The second Ponoka doctor is leaving to continue their medical education.

Satija said the town could use 12 doctors, and said new graduates are not looking at setting up shop in Alberta. Like him, they are concerned about how the provincial government is treating physicians, he said.

In recent months, doctors from Stettler, Sundre, Rocky Mountain House, Canmore, Three Hills, Bragg Creek, Drayton Valley, Cold Lake, Lacombe, Pincher Creek, Fort McMurray and Claresholm have announced plans to leave.

Earlier this year, Alberta Health cancelled the master agreement with the Alberta Medical Association, which bargains on behalf of doctors.

Health Minister Tyler Shandro unilaterally implemented new fee and benefit rules that involved changes that some rural and family doctors warned could force them to close their practices or reduce services.

Shandro cancelled fee changes after some rural doctors pushed back by cancelling hospital duties.

Satija said he believes the attack against doctors is not finished, and the future of rural medicine may still be in jeopardy.

“If these communities start going into crisis mode, where physicians are being overworked, they’re not going to have time to take on learners and train and teach effectively. That will have a downstream effect that will be quite detrimental.”

Related:

Doctors in at least 44 rural Alberta communities to reduce services: survey

Sundre doctors reduce services in response to new funding model

He said doctors understand that health-care costs need to be reduced.

“Everywhere I go in the country, I’ll be making less money than I did in Alberta. I’m well aware of that. But it really is not about the money. It’s about respect.

“There is a lot of sacrifice. People give up their 20s. People give up their 30s. People are in medicine because they like the type of work.”

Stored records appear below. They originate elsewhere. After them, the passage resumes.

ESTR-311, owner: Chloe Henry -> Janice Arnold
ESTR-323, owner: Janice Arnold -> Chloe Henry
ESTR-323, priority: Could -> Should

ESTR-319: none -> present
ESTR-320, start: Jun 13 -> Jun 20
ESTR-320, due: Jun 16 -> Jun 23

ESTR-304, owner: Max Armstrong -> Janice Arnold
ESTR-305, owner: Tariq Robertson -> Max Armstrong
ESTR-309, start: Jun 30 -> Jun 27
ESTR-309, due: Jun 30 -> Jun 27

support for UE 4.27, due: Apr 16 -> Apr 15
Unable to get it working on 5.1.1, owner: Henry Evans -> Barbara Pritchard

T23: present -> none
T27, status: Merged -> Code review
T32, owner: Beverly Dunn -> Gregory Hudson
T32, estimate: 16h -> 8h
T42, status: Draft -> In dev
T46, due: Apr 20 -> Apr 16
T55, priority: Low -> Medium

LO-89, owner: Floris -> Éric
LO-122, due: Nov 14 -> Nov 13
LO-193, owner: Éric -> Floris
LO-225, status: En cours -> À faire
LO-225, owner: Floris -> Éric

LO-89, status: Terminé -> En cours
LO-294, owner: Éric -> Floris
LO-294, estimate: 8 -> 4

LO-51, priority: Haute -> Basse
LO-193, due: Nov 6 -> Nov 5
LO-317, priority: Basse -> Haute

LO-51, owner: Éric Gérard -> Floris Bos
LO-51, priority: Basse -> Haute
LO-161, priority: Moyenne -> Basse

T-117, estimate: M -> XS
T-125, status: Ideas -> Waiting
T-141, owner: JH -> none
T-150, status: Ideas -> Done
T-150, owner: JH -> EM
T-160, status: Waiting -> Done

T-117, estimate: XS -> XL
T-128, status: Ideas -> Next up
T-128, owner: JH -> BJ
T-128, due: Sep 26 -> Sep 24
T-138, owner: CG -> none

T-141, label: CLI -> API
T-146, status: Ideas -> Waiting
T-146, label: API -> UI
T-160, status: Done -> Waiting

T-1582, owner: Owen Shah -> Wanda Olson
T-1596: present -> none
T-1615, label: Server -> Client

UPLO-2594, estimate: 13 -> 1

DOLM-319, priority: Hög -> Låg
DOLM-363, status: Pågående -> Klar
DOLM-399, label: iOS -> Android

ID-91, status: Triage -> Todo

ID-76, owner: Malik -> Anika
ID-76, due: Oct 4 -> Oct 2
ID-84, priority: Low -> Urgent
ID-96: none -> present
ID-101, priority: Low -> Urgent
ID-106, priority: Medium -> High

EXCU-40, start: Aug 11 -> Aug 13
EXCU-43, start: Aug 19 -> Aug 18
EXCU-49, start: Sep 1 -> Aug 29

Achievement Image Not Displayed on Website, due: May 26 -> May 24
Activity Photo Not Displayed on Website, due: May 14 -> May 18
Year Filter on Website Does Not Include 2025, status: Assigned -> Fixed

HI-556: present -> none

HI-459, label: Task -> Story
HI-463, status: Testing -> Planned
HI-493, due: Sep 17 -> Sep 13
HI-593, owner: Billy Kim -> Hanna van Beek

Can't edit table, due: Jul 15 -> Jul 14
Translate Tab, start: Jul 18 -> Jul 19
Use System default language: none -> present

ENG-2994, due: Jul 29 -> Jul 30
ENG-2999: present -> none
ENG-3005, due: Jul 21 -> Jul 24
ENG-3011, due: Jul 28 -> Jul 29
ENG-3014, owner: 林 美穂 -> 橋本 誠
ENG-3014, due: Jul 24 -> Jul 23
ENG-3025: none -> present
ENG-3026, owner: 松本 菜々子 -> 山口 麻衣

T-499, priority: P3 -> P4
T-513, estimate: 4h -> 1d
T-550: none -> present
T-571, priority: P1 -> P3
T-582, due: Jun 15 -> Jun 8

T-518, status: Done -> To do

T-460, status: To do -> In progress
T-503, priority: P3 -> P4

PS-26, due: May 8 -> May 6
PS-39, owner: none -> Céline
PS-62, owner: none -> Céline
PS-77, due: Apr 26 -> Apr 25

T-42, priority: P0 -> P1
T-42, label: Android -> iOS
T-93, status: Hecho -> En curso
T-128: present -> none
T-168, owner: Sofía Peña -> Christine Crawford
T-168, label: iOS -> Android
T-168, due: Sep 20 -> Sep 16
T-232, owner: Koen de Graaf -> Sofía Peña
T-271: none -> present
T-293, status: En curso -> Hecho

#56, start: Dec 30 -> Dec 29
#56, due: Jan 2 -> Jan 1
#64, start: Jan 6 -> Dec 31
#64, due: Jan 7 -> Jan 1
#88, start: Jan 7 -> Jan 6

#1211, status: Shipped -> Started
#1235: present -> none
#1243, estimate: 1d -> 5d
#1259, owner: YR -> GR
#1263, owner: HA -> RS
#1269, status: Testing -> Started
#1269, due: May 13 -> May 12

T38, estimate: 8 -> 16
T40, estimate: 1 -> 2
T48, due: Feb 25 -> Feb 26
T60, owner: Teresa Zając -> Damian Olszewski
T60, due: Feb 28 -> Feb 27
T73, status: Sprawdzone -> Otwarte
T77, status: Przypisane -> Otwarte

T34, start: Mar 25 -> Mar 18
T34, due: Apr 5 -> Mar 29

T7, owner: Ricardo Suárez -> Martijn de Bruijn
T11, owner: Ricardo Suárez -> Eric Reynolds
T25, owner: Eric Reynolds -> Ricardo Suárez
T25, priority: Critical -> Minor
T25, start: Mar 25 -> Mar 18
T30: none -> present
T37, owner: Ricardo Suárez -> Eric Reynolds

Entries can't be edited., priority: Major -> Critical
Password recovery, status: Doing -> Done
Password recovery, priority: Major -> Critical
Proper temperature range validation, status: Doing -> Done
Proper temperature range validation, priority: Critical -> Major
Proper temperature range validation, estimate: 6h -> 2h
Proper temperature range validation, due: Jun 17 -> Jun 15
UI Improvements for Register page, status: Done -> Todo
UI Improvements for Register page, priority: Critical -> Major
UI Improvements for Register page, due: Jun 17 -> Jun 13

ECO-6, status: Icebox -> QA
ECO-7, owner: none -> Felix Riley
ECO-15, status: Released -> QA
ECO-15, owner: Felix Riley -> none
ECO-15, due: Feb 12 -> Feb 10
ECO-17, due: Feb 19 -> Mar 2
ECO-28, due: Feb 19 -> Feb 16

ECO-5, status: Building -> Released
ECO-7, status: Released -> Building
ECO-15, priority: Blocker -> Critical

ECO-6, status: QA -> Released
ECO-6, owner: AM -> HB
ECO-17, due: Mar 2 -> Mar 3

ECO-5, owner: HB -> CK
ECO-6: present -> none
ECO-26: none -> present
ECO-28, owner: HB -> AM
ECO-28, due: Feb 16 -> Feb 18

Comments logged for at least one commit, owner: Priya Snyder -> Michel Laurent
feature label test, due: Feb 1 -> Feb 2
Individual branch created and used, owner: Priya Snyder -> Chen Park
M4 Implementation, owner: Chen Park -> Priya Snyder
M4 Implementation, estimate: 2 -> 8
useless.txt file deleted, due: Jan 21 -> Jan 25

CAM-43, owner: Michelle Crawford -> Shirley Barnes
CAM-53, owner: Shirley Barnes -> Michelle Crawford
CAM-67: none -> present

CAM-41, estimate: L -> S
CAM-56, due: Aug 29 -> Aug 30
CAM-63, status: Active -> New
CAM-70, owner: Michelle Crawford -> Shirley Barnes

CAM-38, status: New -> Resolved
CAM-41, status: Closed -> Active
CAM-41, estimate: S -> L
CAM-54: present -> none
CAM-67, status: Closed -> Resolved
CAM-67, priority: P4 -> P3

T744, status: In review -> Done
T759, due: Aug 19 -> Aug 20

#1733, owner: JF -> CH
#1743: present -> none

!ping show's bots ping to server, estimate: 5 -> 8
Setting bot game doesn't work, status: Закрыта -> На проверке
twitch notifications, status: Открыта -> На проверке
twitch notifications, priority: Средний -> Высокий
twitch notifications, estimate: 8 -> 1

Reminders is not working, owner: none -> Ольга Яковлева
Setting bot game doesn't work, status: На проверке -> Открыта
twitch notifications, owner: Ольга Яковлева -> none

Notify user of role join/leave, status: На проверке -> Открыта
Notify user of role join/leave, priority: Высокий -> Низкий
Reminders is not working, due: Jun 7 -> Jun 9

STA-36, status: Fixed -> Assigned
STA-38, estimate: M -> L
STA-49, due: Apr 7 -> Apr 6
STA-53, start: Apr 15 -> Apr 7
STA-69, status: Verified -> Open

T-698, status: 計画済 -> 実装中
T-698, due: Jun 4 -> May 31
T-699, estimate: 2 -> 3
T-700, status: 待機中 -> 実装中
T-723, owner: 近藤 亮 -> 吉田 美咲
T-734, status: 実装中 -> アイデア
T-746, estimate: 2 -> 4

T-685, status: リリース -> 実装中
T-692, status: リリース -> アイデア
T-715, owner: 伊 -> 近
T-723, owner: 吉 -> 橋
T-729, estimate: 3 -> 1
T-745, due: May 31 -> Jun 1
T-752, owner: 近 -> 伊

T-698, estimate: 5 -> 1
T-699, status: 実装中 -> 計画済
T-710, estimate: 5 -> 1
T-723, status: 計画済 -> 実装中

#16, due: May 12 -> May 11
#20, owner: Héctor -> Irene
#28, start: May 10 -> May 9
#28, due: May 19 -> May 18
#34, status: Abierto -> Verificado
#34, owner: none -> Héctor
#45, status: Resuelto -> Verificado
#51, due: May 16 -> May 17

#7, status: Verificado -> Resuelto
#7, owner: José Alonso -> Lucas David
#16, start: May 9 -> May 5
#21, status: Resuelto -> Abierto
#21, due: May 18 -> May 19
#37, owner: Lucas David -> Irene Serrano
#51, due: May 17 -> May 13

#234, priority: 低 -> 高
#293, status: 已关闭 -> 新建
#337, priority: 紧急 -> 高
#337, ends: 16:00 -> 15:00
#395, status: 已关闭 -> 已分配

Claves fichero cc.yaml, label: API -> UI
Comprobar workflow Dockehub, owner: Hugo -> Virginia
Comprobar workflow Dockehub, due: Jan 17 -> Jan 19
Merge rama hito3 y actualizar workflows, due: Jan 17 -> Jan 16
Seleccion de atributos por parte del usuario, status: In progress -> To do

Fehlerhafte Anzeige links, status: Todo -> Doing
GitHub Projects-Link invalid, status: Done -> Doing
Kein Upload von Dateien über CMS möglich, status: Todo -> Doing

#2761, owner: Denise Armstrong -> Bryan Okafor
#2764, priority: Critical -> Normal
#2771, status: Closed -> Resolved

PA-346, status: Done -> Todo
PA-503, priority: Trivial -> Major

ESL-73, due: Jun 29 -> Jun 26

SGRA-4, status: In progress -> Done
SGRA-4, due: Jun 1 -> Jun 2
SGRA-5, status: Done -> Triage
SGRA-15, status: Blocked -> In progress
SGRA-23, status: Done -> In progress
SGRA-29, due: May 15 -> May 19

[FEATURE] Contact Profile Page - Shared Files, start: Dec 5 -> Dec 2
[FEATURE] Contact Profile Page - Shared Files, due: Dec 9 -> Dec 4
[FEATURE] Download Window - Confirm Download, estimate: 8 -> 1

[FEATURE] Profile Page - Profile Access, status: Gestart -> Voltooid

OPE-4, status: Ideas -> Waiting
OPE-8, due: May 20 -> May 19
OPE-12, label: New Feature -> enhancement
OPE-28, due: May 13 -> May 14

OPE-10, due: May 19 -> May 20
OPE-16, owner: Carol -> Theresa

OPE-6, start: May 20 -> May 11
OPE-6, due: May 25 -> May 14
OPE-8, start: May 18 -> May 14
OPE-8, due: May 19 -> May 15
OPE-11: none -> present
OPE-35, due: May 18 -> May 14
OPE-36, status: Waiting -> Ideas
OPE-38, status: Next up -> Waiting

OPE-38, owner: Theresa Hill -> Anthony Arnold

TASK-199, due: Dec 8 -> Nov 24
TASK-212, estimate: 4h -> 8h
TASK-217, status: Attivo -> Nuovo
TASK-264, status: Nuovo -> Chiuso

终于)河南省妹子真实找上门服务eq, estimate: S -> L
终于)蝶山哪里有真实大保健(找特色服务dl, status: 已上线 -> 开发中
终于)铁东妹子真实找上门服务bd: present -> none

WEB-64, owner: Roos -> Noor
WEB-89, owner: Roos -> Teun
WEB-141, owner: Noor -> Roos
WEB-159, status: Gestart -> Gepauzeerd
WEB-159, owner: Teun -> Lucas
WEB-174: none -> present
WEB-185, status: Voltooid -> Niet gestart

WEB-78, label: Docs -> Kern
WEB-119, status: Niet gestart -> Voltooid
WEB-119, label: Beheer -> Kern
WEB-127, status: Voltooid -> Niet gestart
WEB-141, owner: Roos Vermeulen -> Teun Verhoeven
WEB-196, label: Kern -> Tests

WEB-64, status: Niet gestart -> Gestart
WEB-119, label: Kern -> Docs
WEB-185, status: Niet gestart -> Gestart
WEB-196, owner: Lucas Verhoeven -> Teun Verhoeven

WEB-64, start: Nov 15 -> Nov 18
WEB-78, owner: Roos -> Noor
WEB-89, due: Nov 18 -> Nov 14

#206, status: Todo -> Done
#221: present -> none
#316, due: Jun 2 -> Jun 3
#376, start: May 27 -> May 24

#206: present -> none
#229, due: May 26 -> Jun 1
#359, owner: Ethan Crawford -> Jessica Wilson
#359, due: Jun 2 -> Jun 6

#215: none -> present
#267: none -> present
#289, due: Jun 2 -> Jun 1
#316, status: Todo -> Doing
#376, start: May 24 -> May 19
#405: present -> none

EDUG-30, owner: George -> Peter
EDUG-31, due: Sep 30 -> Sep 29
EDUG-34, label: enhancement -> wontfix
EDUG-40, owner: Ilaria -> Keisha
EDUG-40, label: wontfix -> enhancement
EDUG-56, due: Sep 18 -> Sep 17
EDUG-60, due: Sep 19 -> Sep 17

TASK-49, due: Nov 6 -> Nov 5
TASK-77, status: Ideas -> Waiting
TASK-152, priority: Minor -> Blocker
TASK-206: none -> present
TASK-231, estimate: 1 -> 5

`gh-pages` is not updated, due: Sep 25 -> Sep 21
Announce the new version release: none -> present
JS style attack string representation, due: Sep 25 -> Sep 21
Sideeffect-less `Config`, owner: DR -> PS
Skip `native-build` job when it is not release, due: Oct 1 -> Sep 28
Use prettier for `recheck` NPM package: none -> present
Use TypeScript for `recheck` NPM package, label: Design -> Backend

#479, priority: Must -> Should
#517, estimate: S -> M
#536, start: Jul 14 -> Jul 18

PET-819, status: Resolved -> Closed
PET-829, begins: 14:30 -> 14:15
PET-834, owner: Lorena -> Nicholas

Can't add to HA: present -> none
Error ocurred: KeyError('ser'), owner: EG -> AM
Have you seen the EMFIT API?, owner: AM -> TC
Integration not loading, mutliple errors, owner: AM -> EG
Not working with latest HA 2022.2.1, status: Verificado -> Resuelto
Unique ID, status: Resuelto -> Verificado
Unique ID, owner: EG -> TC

Satija, who opened his practice in Ponoka last July, said he started asking himself why he was working for this government. Doctors need stability so they can focus on their patients, he said.

“There is only so much bullying and abuse I will tolerate before I have to pull the plug. It doesn’t look to me like it’s stopping anytime soon,” Satija said.

NDP health critic David Shepherd said Premier Jason Kenney is putting rural Alberta families at risk.

“He is chasing established doctors out of their communities across the province and sending a clear message to Alberta medical students that there is no future for them in their own province,” Shepherd said in a statement.

Steve Buick, press secretary for Shandros, said in a statement that several hundred physicians enter and leave Alberta each year. Overall, the province gained 293 doctors, or nearly three per cent, in the 2019-20 fiscal year.

Of all the health zones, Alberta Health Services’ central zone experienced the largest gain of 35 physicians, or almost five per cent, with no population increase.

“Alberta is the best place in Canada for physicians to work and we’re committed to keeping it that way, most recently by making our rural/remote/northern incentives the most generous in Canada. Those incentives include a $4,300 annual flat payment to physicians in Ponoka, the same as in recent years,” Buick said.

He said on average, the gross payment increase to Alberta doctors was $30,000 in the latest four years, compared to the national average of $10,000.